== DOCUMENT PASSAGE ==
-- -- --

Have some more questions about Abu Dhabi? Check out our other articles:
How to spend 48 hours in Abu Dhabi; the best itinerary
What is the UAE famous for? Everything you need to know about United Arab Emirates
The best lakes in Dubai; a guide to visiting the different lakes in Dubai
How far is Abu Dhabi from Dubai?
Sometimes people ask are Abu Dhabi and Dubai different countries? The answer is no and they’re actually not far to travel from Dubai to Abu Dhabi. It’s only 140km! From central Dubai to central Abu Dhabi. In fact, it’s pretty much one straight road all the way! So it’s super easy to travel between the two. The Sheikh Zayed Road or E11, which is the road connecting the two, is the longest road in the UAE.
Can I enter Abu Dhabi with my visa from Dubai?
Yes! You can visit Abu Dhabi with the same visa you get at Dubai airport. Although Abu Dhabi and Dubai are different emirates. They’re part of the same country so you won’t need a different visa or to worry about needing to pay extra to enter Abu Dhabi.
What are the options getting from Dubai to Abu Dhabi?
So you actually have quite a few options:
- Using a hire car (quickest)
- Using a sharable hire car
- Hiring a taxi
- Sharing a taxi
- Bus (slowest but cheapest)
If you prefer an organised tour or want to book some extra activities, check out these below:
Which is the cheapest way to get between Dubai and Abu Dhabi?
The bus is the cheapest way and costs only 25 AED each way. From Dubai to Abu Dhabi, it is operated by RTA (which is the Dubai government-owned transport company) and the Abu Dhabi equivalent on the way back. While it is the cheapest, it is also the longest. As the buses have to travel at a slower speed compared with cars.
The bus route between Dubai and Abu Dhabi is the E100 and is clearly labelled on the front of the buses.
How do I pay for the bus?
For Dubai there is a NOL card which works for the metro and the Dubai to Abu Dhabi bus. This is like an Oyster Card for those who have been to London. It’s a plastic card which you top up to use for transport, using the machines at the metro stations. It also can be used to pay for entry to some of the parks in Dubai.
On the Dubai side, there is a small little booth to buy the NOL card and top it up. You can buy it inside Ibn Battuta Metro station and top it up which however much money you want. You can pay by cash or card. However, on your return trip, you can’t top up your NOL card so you’ll need to make sure you have enough for the return if you plan to pay using the NOL. You can buy a ticket over the counter if your NOL card balance is low.
The NOL card cannot be used in Abu Dhabi, only in Dubai. So you will need to take cash or a card for the return journey from Abu Dhabi.
For the Abu Dhabi side you have the Hafilat card. More details here.
How often do the buses run?
The buses run every 30 minutes roughly Saturday to Thursday which some increase to every 20 minutes during peak times on Thursdays and Saturdays.
Fridays they run every 30 minutes though at certain times they’re every 60 minutes.
Times are subject to change so make sure to check the RTA website before you travel.

-- -- --

== QUESTIONS TO ANSWER ==
**a)** Using the Dubai-to-Abu Dhabi travel guide, answer each question:
(i) How far is central Dubai from central Abu Dhabi?
(ii) What does the bus cost each way?
(iii) What is the bus route between the two cities called?
**b)** Format the listing as a numbered list. Begin at the line that has "At which category" and go through the end of the listing, dropping blank lines and leaving out the pictures.
The listing below is unrelated to the Dubai-to-Abu Dhabi travel guide.

== THE INPUT ==
-- -- --

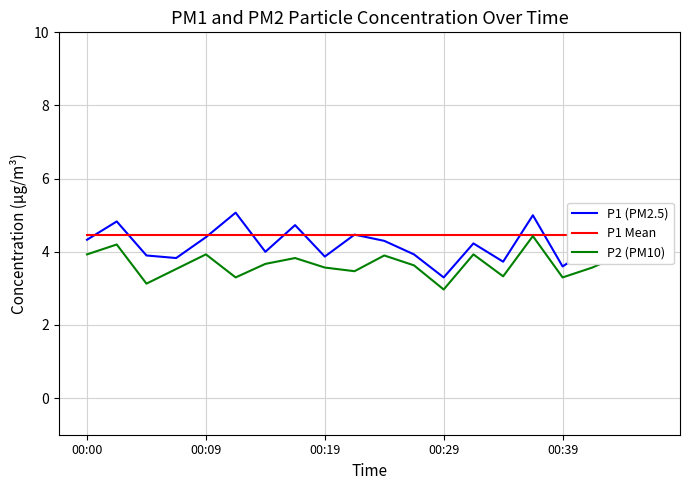

What is the minimum value shown in the chart?

3.0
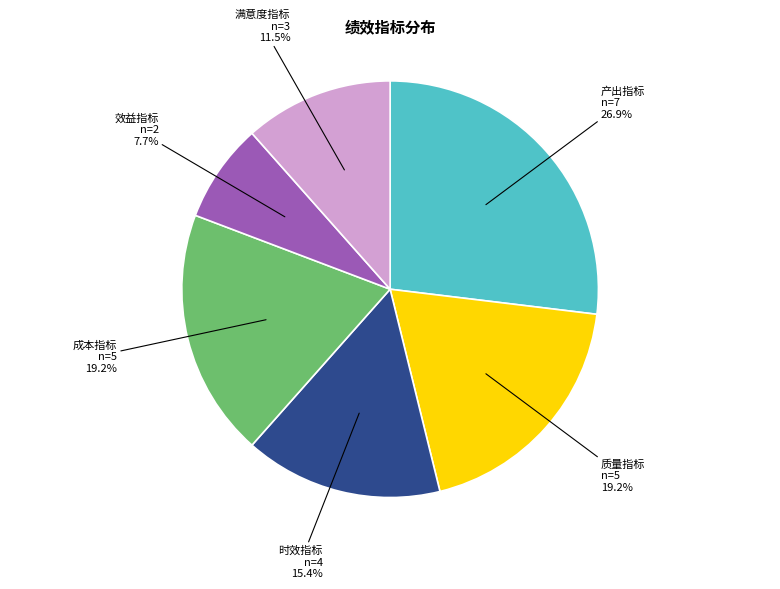

Count the number of slices in the pie.

6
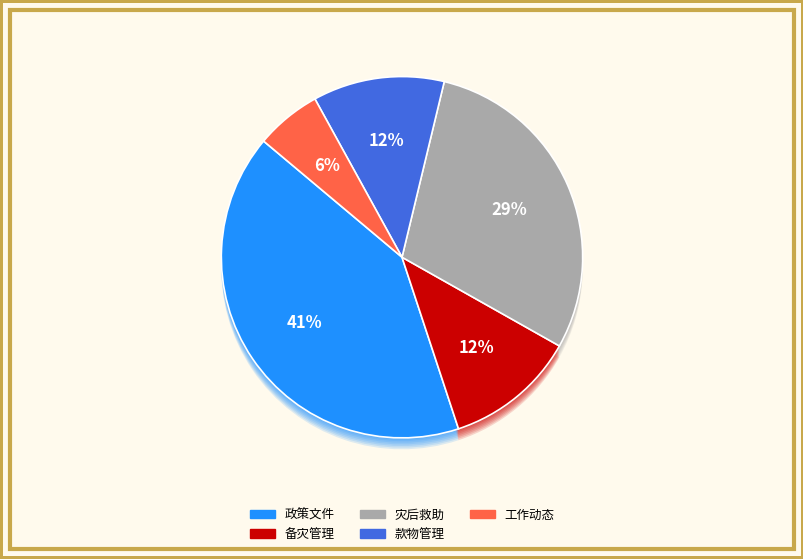

To the nearest percent, what is the difference between the largest and smallest slice percentages?

35%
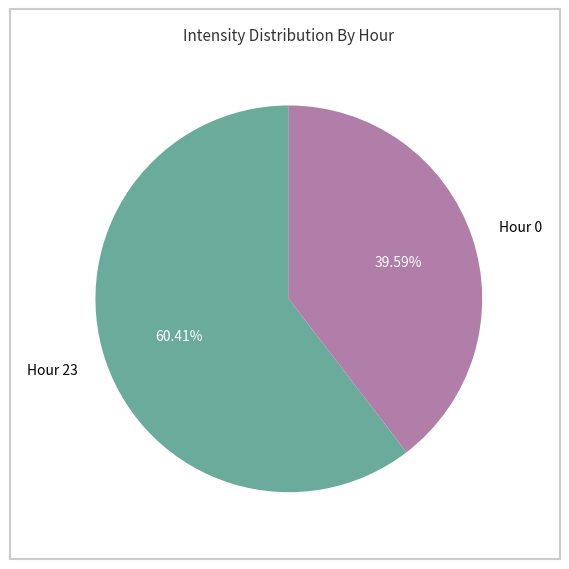

Between Hour 0 and Hour 23, which is larger?

Hour 23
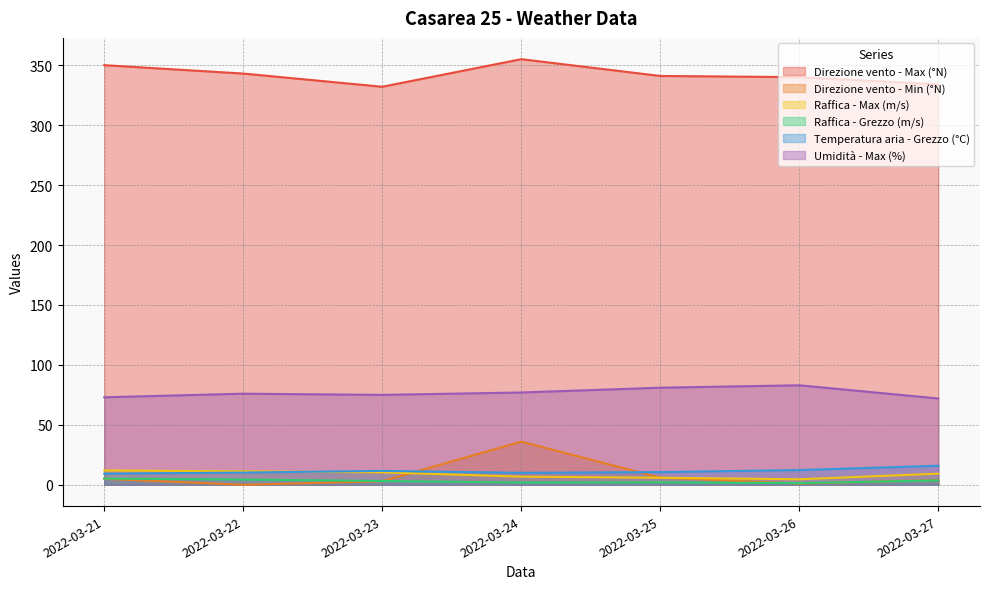

Which series has the widest spread of values?

Direzione vento - Min (°N)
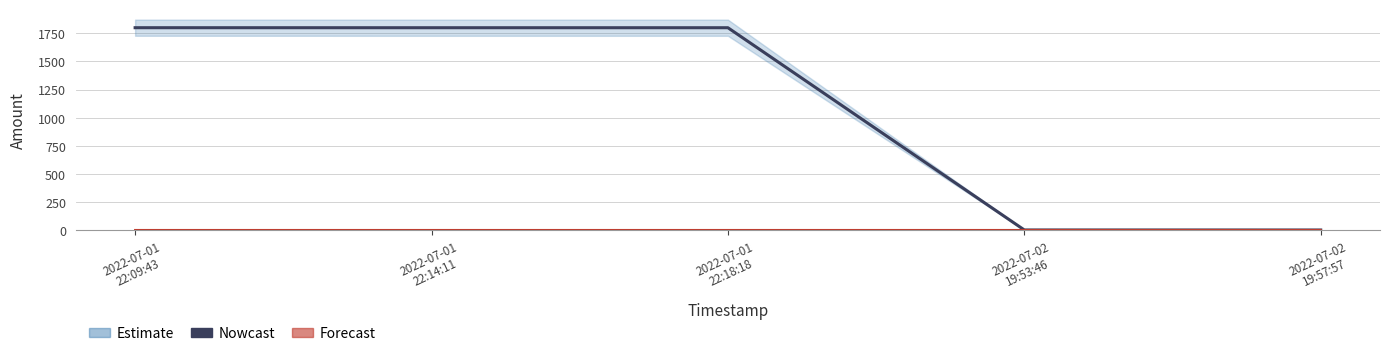

What is the sum of the values at 2022-07-01
22:09:43 and 2022-07-01
22:14:11?

3600.4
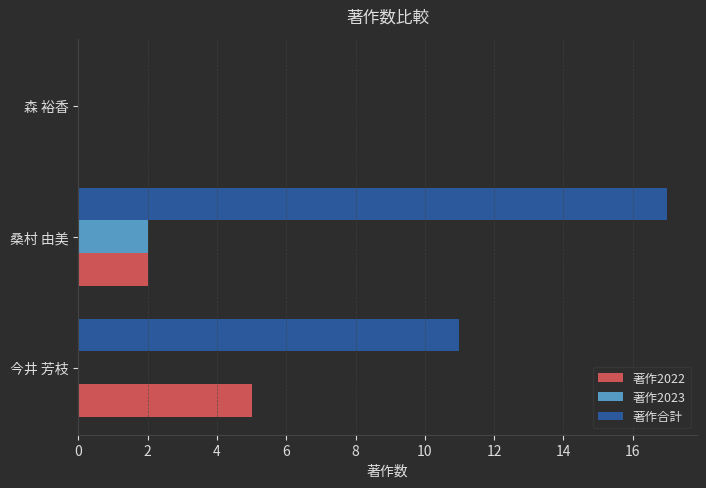

Which series has the widest spread of values?

著作合計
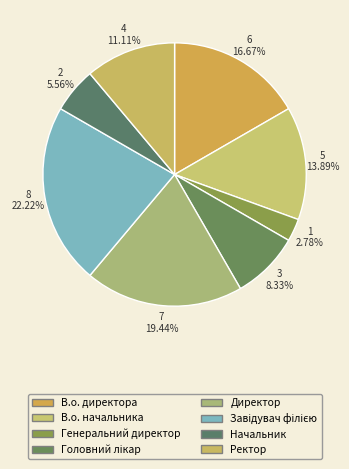

To the nearest percent, what is the average slice percentage?

12%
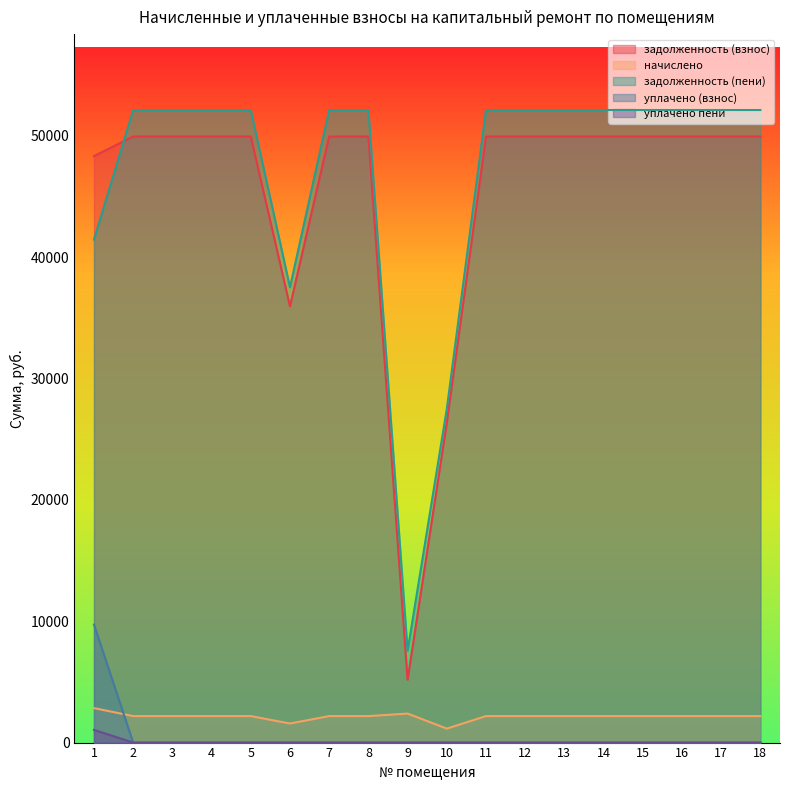

Between 2 and 7, which series saw the biggest shift?

задолженность (взнос)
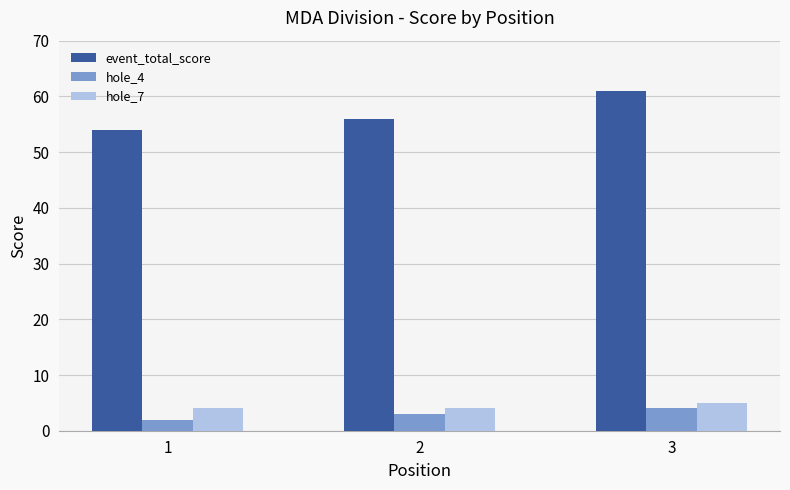

What is the value of the hole_4 bar at the 3rd from the left?

4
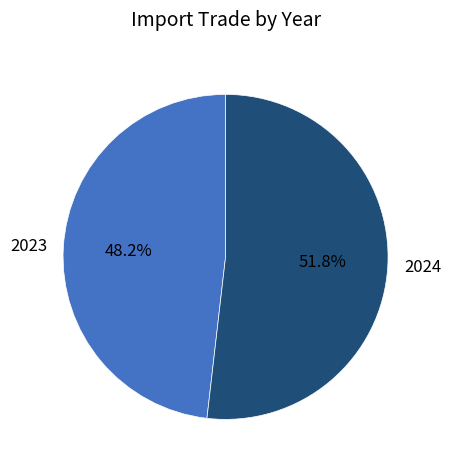

To the nearest percent, what is the difference between the largest and smallest slice percentages?

4%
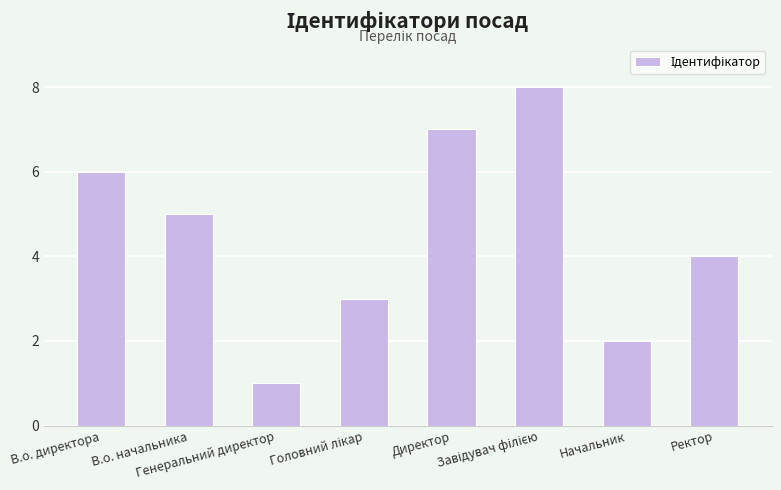

What is the maximum value shown in the chart?

8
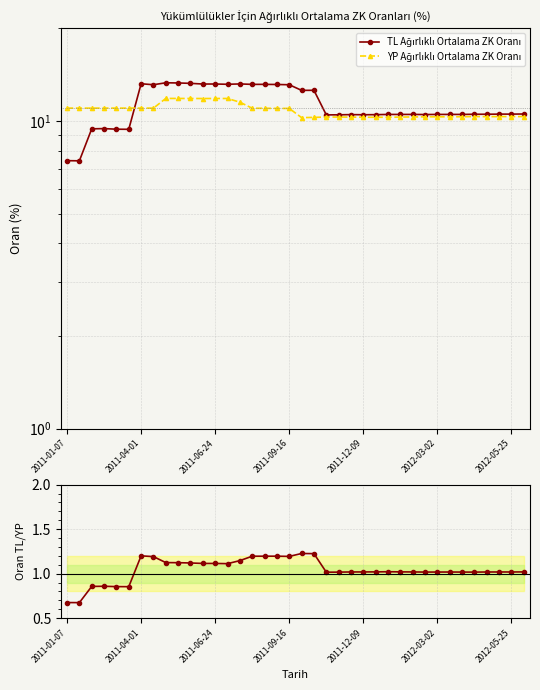

True or false: YP Ağırlıklı Ortalama ZK Oranı and TL / YP cross at least once.

False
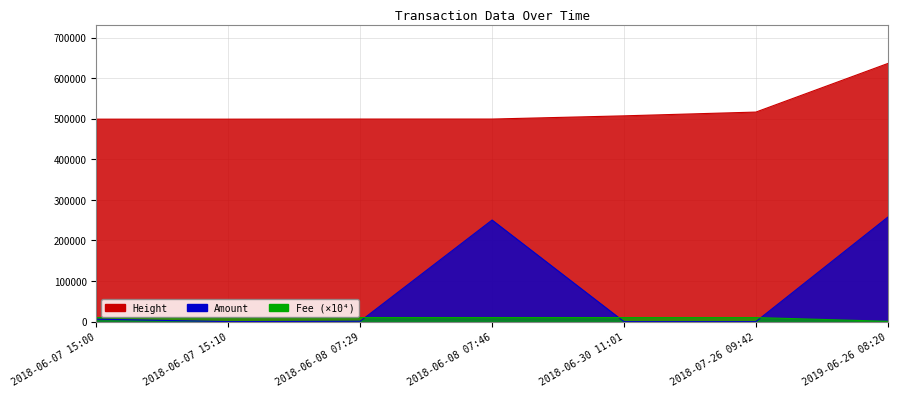

Which category has the lowest value across all series?

2018-06-07 15:10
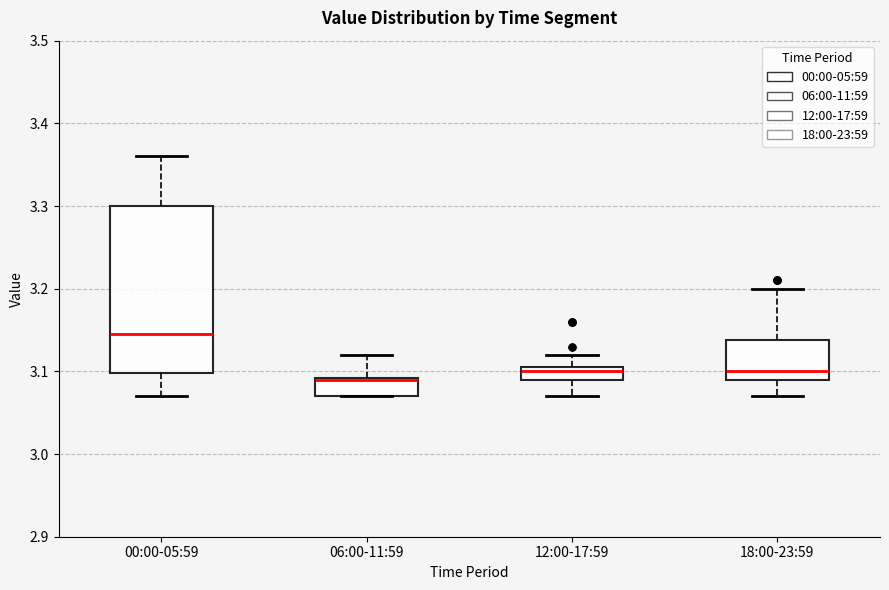

Reading left to right, transcribe this box plot: for each box, give where its median line is, the range the box spans, and where its two whiskers end, as read against the y-axis. The values are not printed on the chart, so give them approximately, as read against the axis.

00:00-05:59: median 3.15, box 3.10 to 3.30, whiskers 3.07 to 3.36
06:00-11:59: median 3.09, box 3.07 to 3.09, whiskers 3.07 to 3.12
12:00-17:59: median 3.10, box 3.09 to 3.11, whiskers 3.07 to 3.12
18:00-23:59: median 3.10, box 3.09 to 3.14, whiskers 3.07 to 3.20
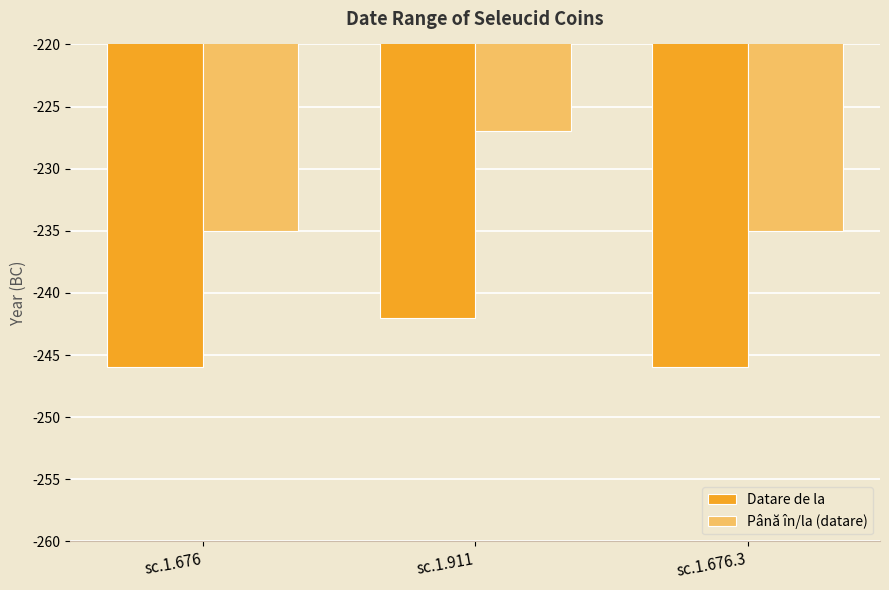

At which category is the sum across all series the highest?

sc.1.911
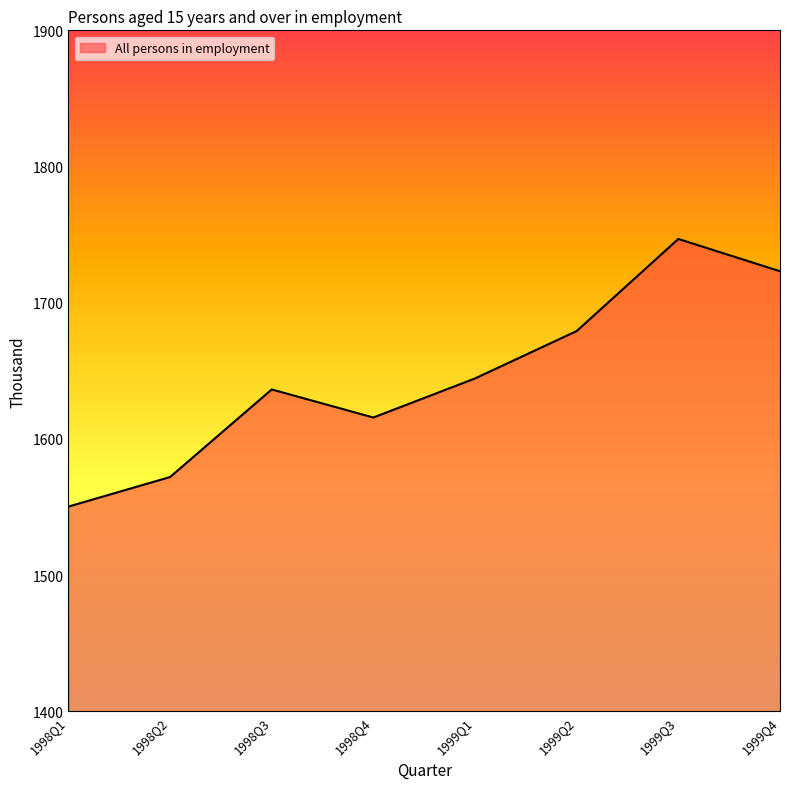

What is the ratio of the value at 1998Q4 to the value at 1999Q1?

1.0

-- -- --

== SOLVED PROBLEMS ==
**a)**
(i) 140km
(ii) 25 AED
(iii) E100

**b)**
1. At which category is the sum across all series the highest?
2. sc.1.911
3. What is the ratio of the value at 1998Q4 to the value at 1999Q1?
4. 1.0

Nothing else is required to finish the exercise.